**To-do item:**
Give the data again in full, without pictures.
________________
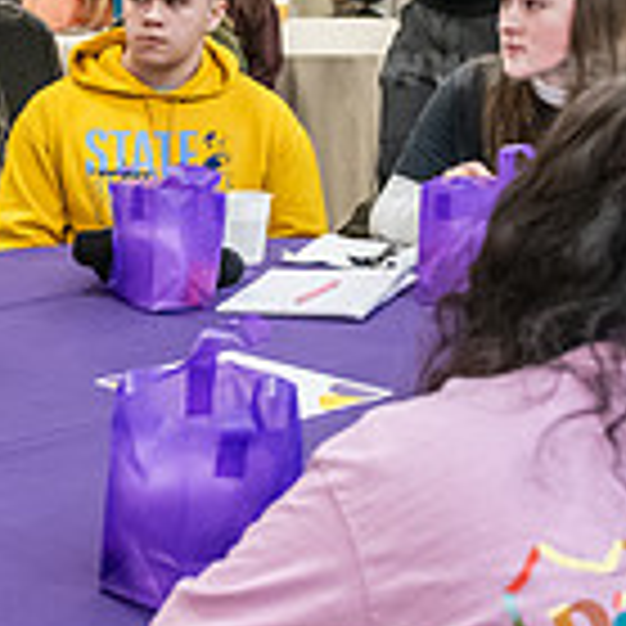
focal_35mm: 99
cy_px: 160
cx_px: 171
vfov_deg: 17.5
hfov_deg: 17.5
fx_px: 2026
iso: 2500
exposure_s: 1/125
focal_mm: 28
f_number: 3.5
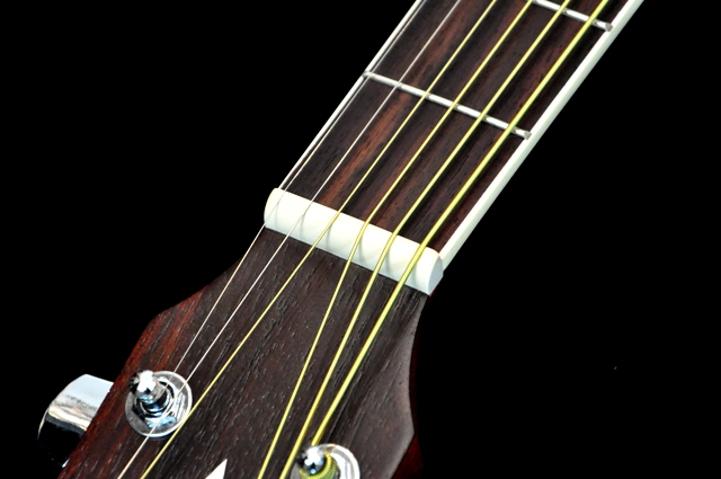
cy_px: 240
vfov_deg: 8.7
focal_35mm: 158
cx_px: 360
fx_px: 3150
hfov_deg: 13.1
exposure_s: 1/15
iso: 3200
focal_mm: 105
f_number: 5.6
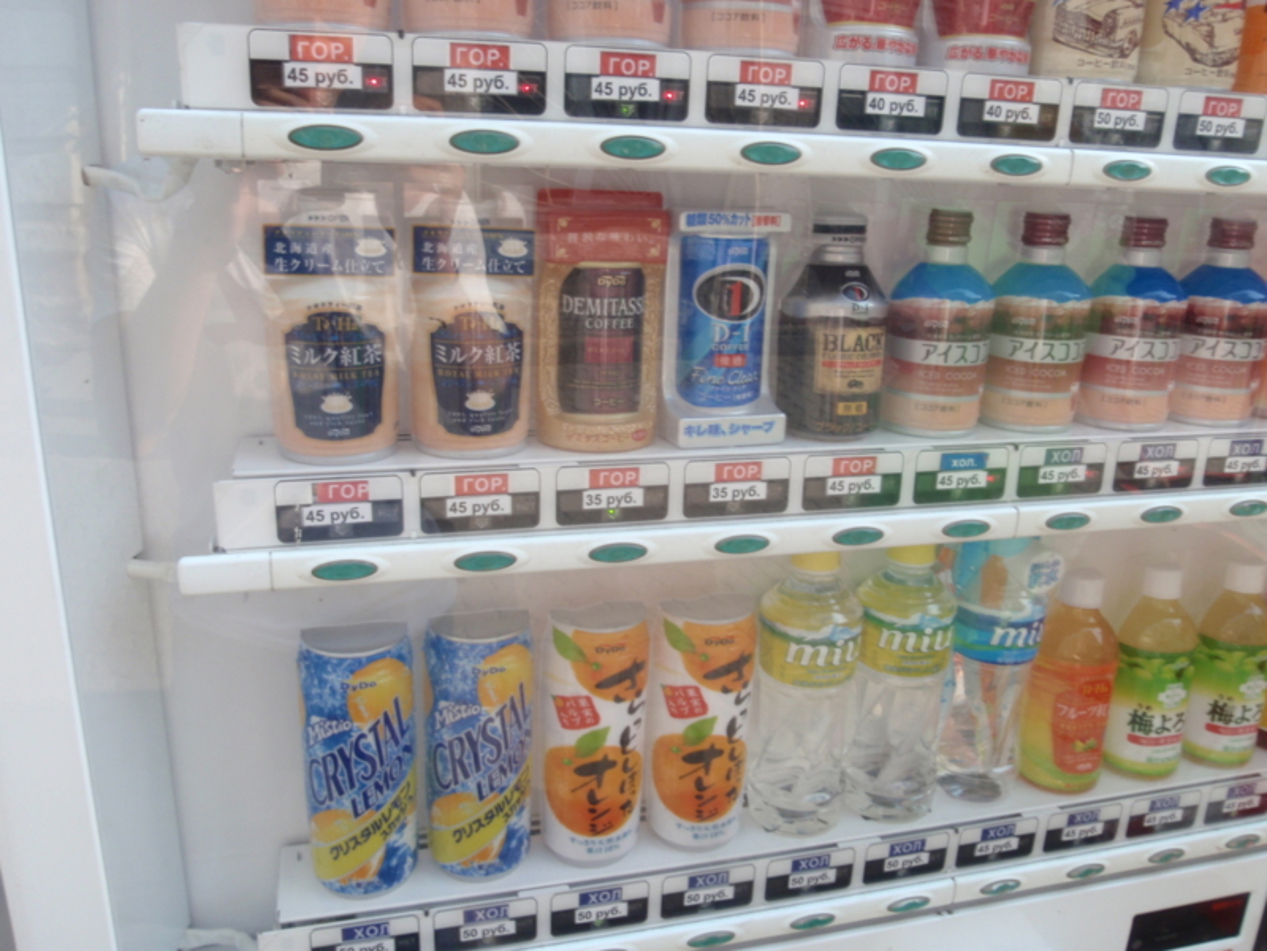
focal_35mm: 28
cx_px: 634
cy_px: 476
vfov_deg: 49.7
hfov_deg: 63.4
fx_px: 1025
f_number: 5
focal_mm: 5
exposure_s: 1/60
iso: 64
________________
**Solution to this exercise:**
focal_35mm: 99
cy_px: 160
cx_px: 171
vfov_deg: 17.5
hfov_deg: 17.5
fx_px: 2026
iso: 2500
exposure_s: 1/125
focal_mm: 28
f_number: 3.5
cy_px: 240
vfov_deg: 8.7
focal_35mm: 158
cx_px: 360
fx_px: 3150
hfov_deg: 13.1
exposure_s: 1/15
iso: 3200
focal_mm: 105
f_number: 5.6
focal_35mm: 28
cx_px: 634
cy_px: 476
vfov_deg: 49.7
hfov_deg: 63.4
fx_px: 1025
f_number: 5
focal_mm: 5
exposure_s: 1/60
iso: 64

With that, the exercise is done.